Bahkan kita juga menemukan adanya orang-orang dari negara lain. Pertemuan ini menjadi ladang pembelajaran yang sangat baik bagi siapapun yang berada di dalam lingkungan tersebut.

Mereka menjadi punya kesadaran dan empati kultural bahwa setiap budaya punya ciri khasnya masing-masing.

Apabila kita melihat dari perspektif leaducation, pengamalan kearifan lokal menjadi peluang besar untuk ditumbuhkan dalam budaya organisasi.

Banyak kekayaan budaya yang bisa digali, dipahami, bahkan diterapkan ke dalam praktek kepemimpinan sehari-hari. Kebudayaan bisa menjadi kekuatan pendorong yang besar untuk melakukan kerja-kerja kreatif.

Ada banyak sudut pandang yang bisa diterapkan dalam berbagai pekerjaan.

Merangkul keragaman

Keragaman telah menjadi hal yang umum disini. Mudahnya kita temui keragaman adalah konsekuensi dari konektivitas yang disebabkan oleh teknologi. Konektivitas ini menyebabkan aliran nilai, norma, dan budaya lain masuk ke dalam diri kita.

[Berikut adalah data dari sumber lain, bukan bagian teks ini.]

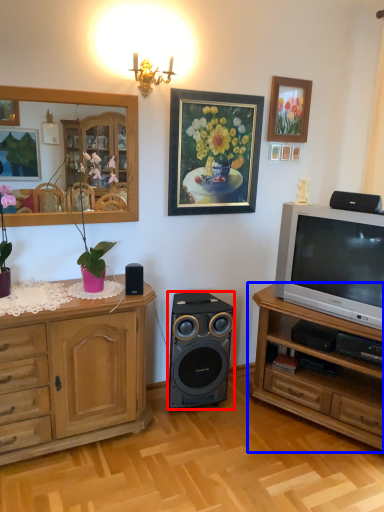
Question: Among these objects, which one is nearest to the camera, loudspeaker (highlighted by a red box) or chest of drawers (highlighted by a blue box)?

Choices:
 (A) loudspeaker
 (B) chest of drawers

Answer: (B)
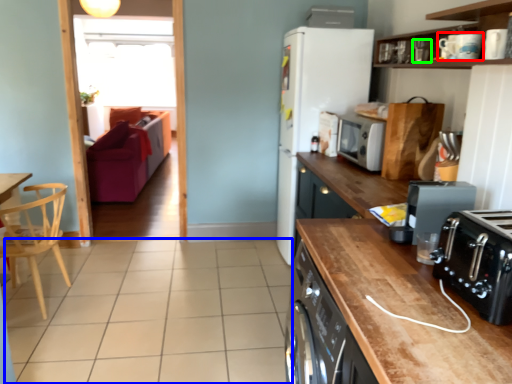
Question: Estimate the real-world distances between objects in this image. Which object is closer to appliance (highlighted by a red box), tile (highlighted by a blue box) or appliance (highlighted by a green box)?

Sehingga, kita pun jadi paham bahwa ada banyak kehidupan di tempat lain yang kita tak tahu dan nilai baru yang mungkin bertentangan dengan prinsip tetapi sebenarnya punya nilai yang baik.

Bicara soal itu, banyak perusahaan dan organisasi yang telah menyambut keragaman dengan sangat baik dan menjadikannya aspek yang harus dipenuhi.

Dalam survei Randstad sebuah firma HR global tahun 2021, perusahaan di wilayah Amerika dan Asia Pasifik menganggap keragaman dalam lingkungan kerja sangat penting bahkan paling tinggi dibandingkan aspek lainnya (Amerika sebesar 41 persen dan Asia Pasifik sebesar 40 persen).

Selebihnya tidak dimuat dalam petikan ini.